Adding compost to yard and garden soil improves its overall fertility and cures some soil mineral deficiencies. However, do not use it as a replacement for an annual application of general purpose slow-release nitrogen fertilizer in and around the entire landscape each year. Most ornamental plants require about 1/2 pound to one pound of nitrogen per 100 square feet of garden. Trees require only about .2 to .3 pounds of nitrogen for every 100 square feet of root area. Flowers and vegetables, while short lived, have a higher level of need than do the long living woody plants.
The amount of nitrogen in a given batch of finished compost is not terribly predictable.
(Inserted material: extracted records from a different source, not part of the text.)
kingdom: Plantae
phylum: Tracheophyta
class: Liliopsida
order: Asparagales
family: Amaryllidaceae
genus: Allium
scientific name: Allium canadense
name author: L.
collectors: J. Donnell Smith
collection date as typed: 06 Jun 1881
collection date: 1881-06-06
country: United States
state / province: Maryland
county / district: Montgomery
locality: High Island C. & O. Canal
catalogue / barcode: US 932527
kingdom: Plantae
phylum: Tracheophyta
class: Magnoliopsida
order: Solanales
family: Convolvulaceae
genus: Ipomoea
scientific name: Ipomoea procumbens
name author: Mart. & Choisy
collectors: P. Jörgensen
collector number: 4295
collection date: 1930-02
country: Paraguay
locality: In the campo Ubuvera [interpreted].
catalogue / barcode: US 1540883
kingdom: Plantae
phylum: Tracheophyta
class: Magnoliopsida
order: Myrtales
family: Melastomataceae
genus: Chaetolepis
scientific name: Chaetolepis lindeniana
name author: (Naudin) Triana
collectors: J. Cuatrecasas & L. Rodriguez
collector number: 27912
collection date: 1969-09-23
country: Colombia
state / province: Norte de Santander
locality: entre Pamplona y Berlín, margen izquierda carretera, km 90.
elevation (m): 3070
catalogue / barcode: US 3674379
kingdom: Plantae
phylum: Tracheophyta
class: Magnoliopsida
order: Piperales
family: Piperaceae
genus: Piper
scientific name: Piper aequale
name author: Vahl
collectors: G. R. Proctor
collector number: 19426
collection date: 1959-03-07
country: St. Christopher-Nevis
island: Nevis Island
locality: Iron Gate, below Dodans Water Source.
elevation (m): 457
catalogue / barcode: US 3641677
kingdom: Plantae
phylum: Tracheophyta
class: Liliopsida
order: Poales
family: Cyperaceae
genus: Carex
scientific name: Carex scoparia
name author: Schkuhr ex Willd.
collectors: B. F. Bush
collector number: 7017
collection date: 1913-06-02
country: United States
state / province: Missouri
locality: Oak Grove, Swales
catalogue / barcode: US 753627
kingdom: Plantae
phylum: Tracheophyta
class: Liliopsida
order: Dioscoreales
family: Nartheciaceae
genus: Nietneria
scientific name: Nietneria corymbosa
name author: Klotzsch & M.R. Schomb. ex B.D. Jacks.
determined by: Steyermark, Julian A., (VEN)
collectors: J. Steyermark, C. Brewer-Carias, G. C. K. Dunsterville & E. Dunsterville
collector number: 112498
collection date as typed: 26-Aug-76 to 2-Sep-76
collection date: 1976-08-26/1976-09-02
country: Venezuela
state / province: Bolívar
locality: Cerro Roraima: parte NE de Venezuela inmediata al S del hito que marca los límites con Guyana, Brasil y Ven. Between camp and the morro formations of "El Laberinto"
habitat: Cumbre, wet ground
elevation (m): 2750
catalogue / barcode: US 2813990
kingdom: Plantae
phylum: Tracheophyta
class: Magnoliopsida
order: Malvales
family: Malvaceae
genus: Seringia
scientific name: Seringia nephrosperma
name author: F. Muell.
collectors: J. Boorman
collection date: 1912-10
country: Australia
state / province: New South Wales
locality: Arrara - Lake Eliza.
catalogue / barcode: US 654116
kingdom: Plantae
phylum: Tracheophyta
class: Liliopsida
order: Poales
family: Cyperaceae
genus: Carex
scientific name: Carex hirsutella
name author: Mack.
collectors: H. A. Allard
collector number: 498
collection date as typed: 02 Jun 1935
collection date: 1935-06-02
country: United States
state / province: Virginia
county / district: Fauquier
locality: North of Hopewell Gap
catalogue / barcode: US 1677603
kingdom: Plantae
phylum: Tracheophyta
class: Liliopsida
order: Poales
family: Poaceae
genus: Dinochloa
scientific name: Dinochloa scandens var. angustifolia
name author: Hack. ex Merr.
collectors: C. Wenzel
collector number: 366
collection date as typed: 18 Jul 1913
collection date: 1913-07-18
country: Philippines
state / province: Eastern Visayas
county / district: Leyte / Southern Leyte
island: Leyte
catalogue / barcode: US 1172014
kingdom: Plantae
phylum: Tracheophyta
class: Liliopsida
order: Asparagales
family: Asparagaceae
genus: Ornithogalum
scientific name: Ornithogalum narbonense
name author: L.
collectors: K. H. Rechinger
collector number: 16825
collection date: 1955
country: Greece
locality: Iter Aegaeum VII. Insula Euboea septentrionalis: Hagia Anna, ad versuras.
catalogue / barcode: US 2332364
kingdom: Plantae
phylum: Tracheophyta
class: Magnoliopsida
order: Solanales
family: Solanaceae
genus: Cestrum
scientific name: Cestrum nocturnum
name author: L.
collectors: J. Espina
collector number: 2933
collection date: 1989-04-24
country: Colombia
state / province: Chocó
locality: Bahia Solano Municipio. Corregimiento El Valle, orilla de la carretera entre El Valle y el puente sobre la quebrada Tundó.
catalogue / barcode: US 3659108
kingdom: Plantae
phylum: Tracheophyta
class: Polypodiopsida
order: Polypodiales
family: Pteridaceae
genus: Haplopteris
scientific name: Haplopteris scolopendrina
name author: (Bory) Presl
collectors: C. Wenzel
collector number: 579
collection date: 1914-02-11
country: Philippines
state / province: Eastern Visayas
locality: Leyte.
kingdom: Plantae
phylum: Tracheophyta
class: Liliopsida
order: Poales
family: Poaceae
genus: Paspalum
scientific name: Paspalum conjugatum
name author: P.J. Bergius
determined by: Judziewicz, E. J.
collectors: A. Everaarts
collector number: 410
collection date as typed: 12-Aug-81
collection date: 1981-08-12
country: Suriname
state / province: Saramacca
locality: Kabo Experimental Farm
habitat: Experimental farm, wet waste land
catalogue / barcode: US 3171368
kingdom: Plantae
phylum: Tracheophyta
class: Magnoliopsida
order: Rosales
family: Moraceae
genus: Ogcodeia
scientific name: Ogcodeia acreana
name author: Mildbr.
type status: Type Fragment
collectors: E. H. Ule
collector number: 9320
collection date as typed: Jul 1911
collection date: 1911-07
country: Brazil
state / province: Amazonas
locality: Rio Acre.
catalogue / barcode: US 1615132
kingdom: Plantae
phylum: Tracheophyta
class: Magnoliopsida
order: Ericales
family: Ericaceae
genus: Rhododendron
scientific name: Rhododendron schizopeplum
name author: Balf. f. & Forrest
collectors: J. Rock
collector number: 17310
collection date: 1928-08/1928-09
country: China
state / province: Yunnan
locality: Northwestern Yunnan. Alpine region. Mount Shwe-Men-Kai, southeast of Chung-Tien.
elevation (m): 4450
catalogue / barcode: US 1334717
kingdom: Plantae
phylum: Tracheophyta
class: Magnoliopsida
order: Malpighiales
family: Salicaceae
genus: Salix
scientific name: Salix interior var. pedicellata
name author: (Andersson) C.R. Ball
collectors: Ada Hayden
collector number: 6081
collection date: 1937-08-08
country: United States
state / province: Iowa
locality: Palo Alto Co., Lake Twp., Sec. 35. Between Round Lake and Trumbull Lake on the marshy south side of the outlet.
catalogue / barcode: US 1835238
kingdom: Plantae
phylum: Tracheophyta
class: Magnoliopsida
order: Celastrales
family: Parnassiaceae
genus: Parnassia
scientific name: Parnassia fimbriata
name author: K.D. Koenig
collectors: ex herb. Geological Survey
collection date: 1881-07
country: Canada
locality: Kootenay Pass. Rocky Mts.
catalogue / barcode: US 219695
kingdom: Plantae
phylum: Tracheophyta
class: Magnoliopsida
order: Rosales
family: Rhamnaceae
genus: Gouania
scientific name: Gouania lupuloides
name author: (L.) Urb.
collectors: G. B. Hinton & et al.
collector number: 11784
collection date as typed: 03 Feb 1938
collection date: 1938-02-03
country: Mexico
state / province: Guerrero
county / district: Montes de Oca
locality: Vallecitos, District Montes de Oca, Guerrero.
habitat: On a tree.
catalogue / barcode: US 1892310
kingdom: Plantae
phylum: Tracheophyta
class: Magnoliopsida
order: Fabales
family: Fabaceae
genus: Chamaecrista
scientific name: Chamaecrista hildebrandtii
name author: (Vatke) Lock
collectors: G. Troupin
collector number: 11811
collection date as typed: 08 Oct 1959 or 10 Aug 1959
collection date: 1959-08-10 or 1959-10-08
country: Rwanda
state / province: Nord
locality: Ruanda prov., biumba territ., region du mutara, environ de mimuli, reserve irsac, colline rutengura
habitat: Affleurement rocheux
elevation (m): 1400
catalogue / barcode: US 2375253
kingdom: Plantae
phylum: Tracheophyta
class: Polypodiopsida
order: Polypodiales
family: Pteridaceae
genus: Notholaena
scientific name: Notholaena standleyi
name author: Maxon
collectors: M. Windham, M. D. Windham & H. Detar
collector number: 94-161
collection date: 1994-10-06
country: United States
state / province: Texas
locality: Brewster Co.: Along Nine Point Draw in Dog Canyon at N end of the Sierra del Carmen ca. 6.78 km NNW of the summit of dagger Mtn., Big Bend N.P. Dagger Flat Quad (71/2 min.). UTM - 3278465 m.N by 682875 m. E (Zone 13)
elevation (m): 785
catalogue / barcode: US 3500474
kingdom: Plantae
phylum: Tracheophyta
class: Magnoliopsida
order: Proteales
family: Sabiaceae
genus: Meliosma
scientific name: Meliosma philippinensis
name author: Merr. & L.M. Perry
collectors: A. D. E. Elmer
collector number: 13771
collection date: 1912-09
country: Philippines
It depends on the raw materials used, the C/N ratio of the pile, how often the pile was turned, and whether any amendments were added--just to name a few variables. For example, compost made from hay is higher in nitrogen than compost made from straw. Leaves have about half the nitrogen that manure has. For comparison, aged cow manure is about 1.4% nitrogen and aged chicken manure is about 2.8% nitrogen. Here again, any kind of fine tuning is problematical.
Taking into consideration all the unknowns, it is fair to say that if your compost is made of leaves and grass it will probably have about 0.8 to 2% nitrogen, averaging about 1% in most cases. That percentage is sufficient to yield about .6 pounds of nitrogen if 1 inch of compost is spread over 100 square feet of garden or lawn area, enough for most trees and shrubs, but not necessarily enough for annual plants. A fresh compost, which will have a relatively high nitrogen content, may itself provide enough nutrition to a flower bed, although some supplementary foliar feeding later in the season may be wise as insurance. Because it is not likely that you would have enough compost to enable you to put 1 inch of compost over an entire mature lawn, settle for a 1/4 layer. This will provide some nutrients to the lawn grass, which you can supplement with an annual fall or spring application of slow release granulated fertilizer.